Crypto adoption news

  • The Venezuelan government claims that 40% of its citizens now have experience with cryptocurrencies following a series of giveaways of the state-issued Petro token, reports state media outlet Correo del Orinoco.

Libra news

  • Facebook founder and CEO Mark Zuckerberg posted a list of ‘challenges’ or his vision for this decade, not mentioning Libra at all, at least not by name. He discusses in his post a new private social platform, a new computing platform, as well as new forms of governance and an opportunity for decentralization, saying that the company hopes to build the commerce and payments tools so that every small business has easy access to the same technology that previously only big companies have had.

Regulation news

  • The U.S. state of Illinois recognized smart contracts and other blockchain-based records as legal instruments. The Blockchain Technology Act, sponsored by Rep. Keith Wheeler, took effect on January 1. It states that blockchain-based contracts are now admissible as evidence in court and recognized as an alternative to paper-based records and statutorily exempt from local taxation, saying that a smart contract, record or signature may not be denied legal effect or enforceability only because a blockchain was used to create, store or verify it.
  • According to the U.S. Internal Revenue Service, individuals who make high-value cryptocurrency donations must have those amounts verified by a qualified appraiser just like most other types of donated property. This stoked fears that the requirement could discourage charitable giving, per Bloomberg Law.

Career news

  • Voice, the decentralized media network being developed by EOS developer Block.one, has appointed Forbes’ global Chief Digital Officer, Salah Zalatimo, as Chief Executive Officer, effective January 20, 2020.
  • Payments and cryptocurrency platform Crypto.com announced that former Binance executive Mariana Gospodinova is the platform’s new General Manager in Europe.
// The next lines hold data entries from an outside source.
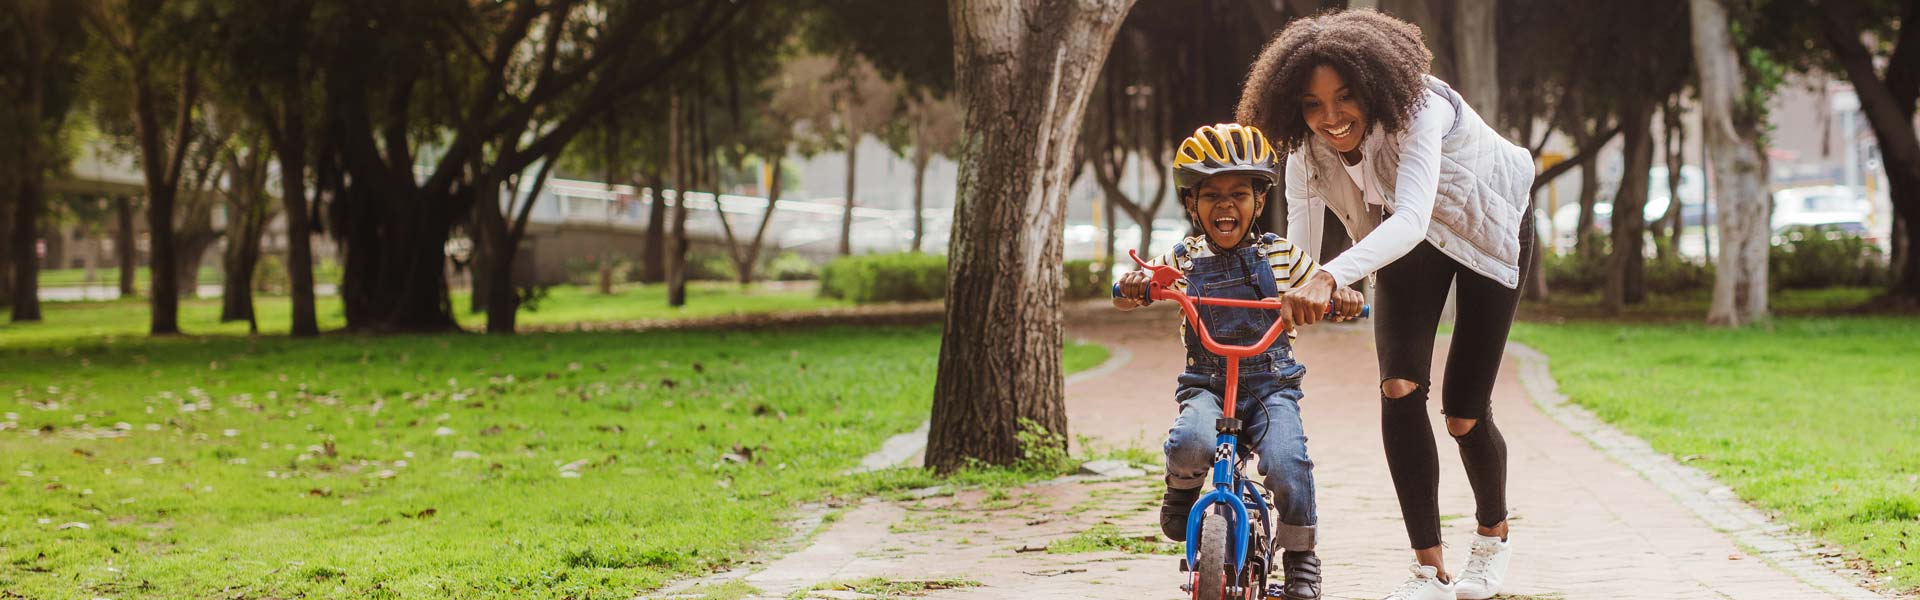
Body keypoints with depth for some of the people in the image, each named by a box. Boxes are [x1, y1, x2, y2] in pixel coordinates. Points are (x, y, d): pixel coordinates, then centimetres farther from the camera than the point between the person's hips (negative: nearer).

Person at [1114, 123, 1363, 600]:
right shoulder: (1183, 260, 4)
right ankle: (1181, 490, 4)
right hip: (1206, 384, 0)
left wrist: (1343, 297, -15)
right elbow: (1126, 297, 1)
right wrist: (1132, 286, -24)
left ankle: (1301, 560, -1)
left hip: (1271, 385, 0)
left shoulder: (1282, 256, 4)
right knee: (1192, 443, -33)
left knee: (1286, 462, -25)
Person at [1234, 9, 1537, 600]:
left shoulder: (1417, 109, -39)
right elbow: (1300, 237, -23)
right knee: (1399, 388, -18)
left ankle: (1493, 535, 28)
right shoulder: (1307, 142, -21)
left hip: (1488, 227, -4)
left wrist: (1331, 278, -68)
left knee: (1464, 414, -5)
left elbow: (1411, 219, -54)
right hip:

In Binance, Gospodinova headed the operations in Europe and looked after the launch of the crypto to fiat exchange and other local initiatives.
  • Marie Wieck, blockchain lead at IBM, who was influential in steering financial services companies’ early explorations of blockchain technology, has stepped down after 30 years with the global computing giant, Financial News reported.

Crime news

  • A popular South Korean cryptocurrency YouTuber has been seriously injured in an attack by armed assailants who aimed a gun at him. Per YTN, the man, whose name has been withheld from the media, was attacked in an elevator in the apartment block he lives in by two men who handcuffed him to a railing. The victim began streaming crypto-related content in 2017, and is said to be in his 30s.